A flash of anger sparked briefly in her brown eyes. "Do you figure that makes you morally superior to the rest of us?"

"No," he sighed. "But it makes me Miles Vorkosigan. Not Miles Naismith."

She shook her head. Ah, denial. He recognized the hollow reverberation of it. "There always was a part of you I could never touch." Her voice was edged with pain.

"I know. I worked for years to extinguish Lord Vorkosigan. I couldn't do it, not even for you.
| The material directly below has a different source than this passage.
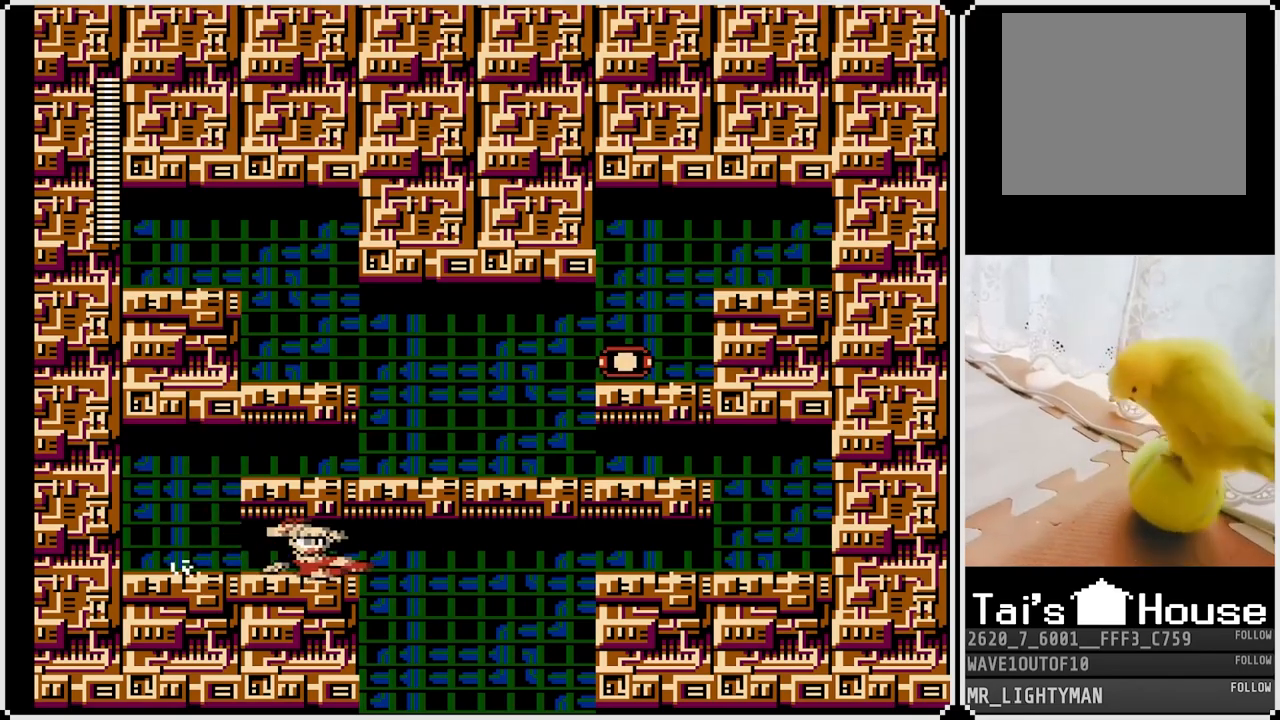
{"buttons": [], "left_stick": "center", "right_stick": "center", "events": [[417, "DPAD_RIGHT", "up"], [433, "DPAD_DOWN", "up"]]}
You can't select from me, Elli, take the parts you favor and leave the rest on the table." He gestured in frustration to their drying dinner. "I don't come a la carte. I'm all or nothing "

"You could be anything you chose, Miles, anywhere! Why insist on this place?"

He smiled, grimly. "No. I have discovered I am constrained on other levels." This time, his hands enclosed hers. "But maybe you can choose. Come to Barrayar, Elli, and be … and be desperately unhappy with me?"

Her breath puffed on a laugh. "What is this, more full disclosure?"

"There is no other way, for the long haul. And I'm talking about a very long haul."

"Miles, I can't. I mean, your home is very pretty, for a planet, but it's dreadful down there."